__演習のねらい__. 育鵬社版教科書が日本国憲法をどう扱っているかを論じた文章を、最後の文の後から書き進めること。

__本文抜粋__.

══════════════════════════════

石山久男さん(子どもと教科書全国ネット21常任運営委員)

 日本教育再生機構(八木秀次理事長)が編集し、右派勢力が自民党などとともにその採択を推進した育鵬社版の中学社会科歴史・公民分野の教科書『新しい日本の歴史』『新しいみんなの公民』を、全国で約4万人の中学生がこの4月から使用することになった。その数は中学生全体の約4%にあたる。いまから15年前の1997年に結成された「新しい歴史教科書をつくる会」は、『新しい歴史教科書』『新しい公民教科書』を編集し、2001年に扶桑社版として検定に合格した。しかしその後同会は分裂し、脱退した八木氏らが改定教育基本法成立直前の2006年10月に立ち上げたのが日本教育再生機構である。育鵬社は扶桑社が100%出資した子会社であり、育鵬社版は扶桑社版の後継教科書といえる。
 この育鵬社版の2冊の教科書は日本国憲法をどう扱っているのだろうか。
 歴史では日本国憲法の成立を扱う。たとえば帝国書院版は「日本国憲法は、三つの点で、新しい時代に対する当時の国民の期待がもりこまれていました」と述べ、平和主義、国民主権、基本的人権尊重の三原則が国民の願いにこたえるものだったとして高く評価している。ところが育鵬社版は、GHQが日本側(実は日本政府)の改正案を拒否しGHQ案の受け入れを強くせまったとことを強調し、議員も反対の声をあげることができずほとんど無修正で採択されたなどと事実に反することまで述べて、日本国憲法の積極的意義を否定し、アメリカに押しつけられたということをもっぱら生徒に刷り込もうとしている。

══════════════════════════════

__資料の抜粋__.
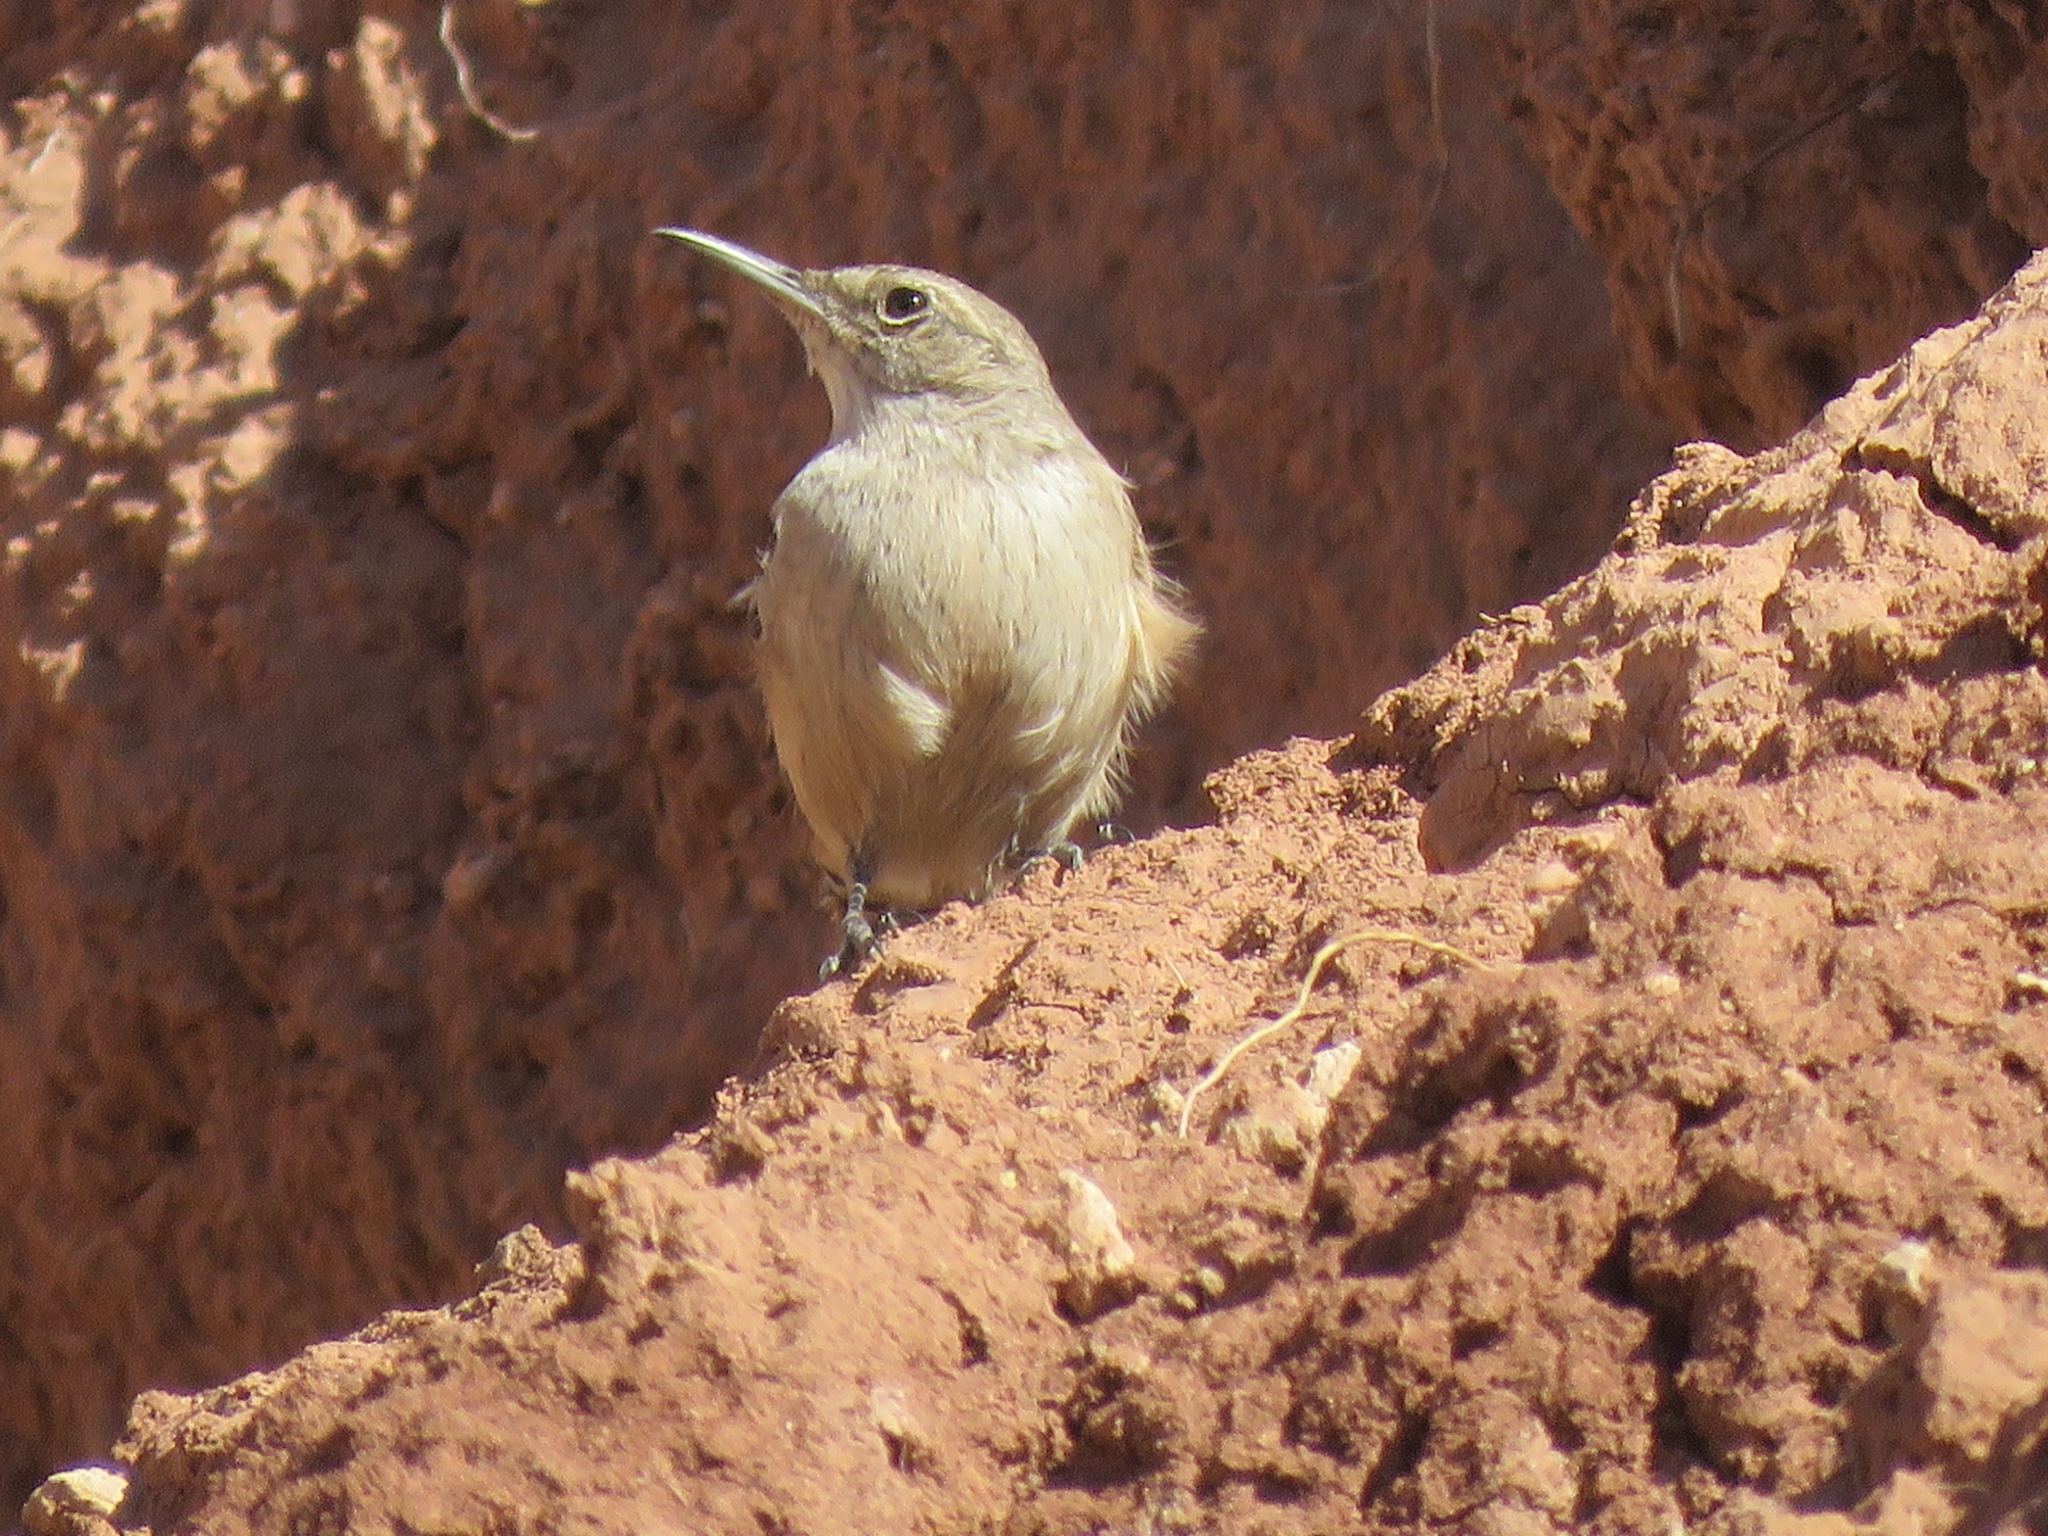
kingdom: Animalia
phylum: Chordata
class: Aves
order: Passeriformes
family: Troglodytidae
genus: Salpinctes
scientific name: Salpinctes obsoletus
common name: Rock wren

══════════════════════════════

__演習の解答__.
 育鵬社公民が特異なのは、憲法の学習のなかの国民主権を扱う項で、天皇についての記述に大半をあて、憲法に定めのない「公的行為」をくわしく扱い、さらに天皇が「古くから国民の敬愛を集めて」きたとか、「日本の歴史には、天皇を精神的な中心として国民が一致団結して、国家的な危機を乗りこえた時期が何度も」あったなどと、歴史的根拠のない反憲法的記述をもりこんでいる点からも明らかである。基本的人権の項では「公共の福祉」による人権の制限と国民の義務の記述にやはり大半をあてている。あげくのはてに、「憲法改正」についてわざわざ1項をおこし、「憲法改正」が当然と思わせるように書いているのも、同類の自由社版以外の他社にはまったくみられない特異な記述である。
 その反面、大日本帝国憲法については「近代憲法として内外ともに高く評価され」たと述べており、育鵬社版の日本国憲法敵視の姿勢をよく示している。
 このような日本国憲法と大日本帝国憲法に対する見方の根底には、そもそも民主主義の根本原理についてのまったくの無理解があると考えざるを得ない。法について学ぶ項があるが、そこで育鵬社版がまず述べるのは、「法を守らないと罰則が適用される」ということであり、さらに「強制的な力をともなうしくみが必要」「人びとの法を守ろうという意思が必要」とたたみかけて終わる。法とは国民が守る義務があるルールだということだけが一面的に強調され、法とは国民が権力者を縛るためにあることがまったく無視されるのである。
 おりしも自民党の新憲法案が発表されようとしているが、その起草委員会案では、天皇や公務員の憲法尊重擁護義務を定めた第99条の第1項に「全て国民は、この憲法を尊重しなければならない」との文言を付加している。憲法を国民が守るべき義務を課す規則に変質させようとしているわけだが、育鵬社版教科書の記述はまさにこれと通じるものである。橋下大阪市長の、公務員は市民に命令する立場だという発言も同じ考え方に立っている。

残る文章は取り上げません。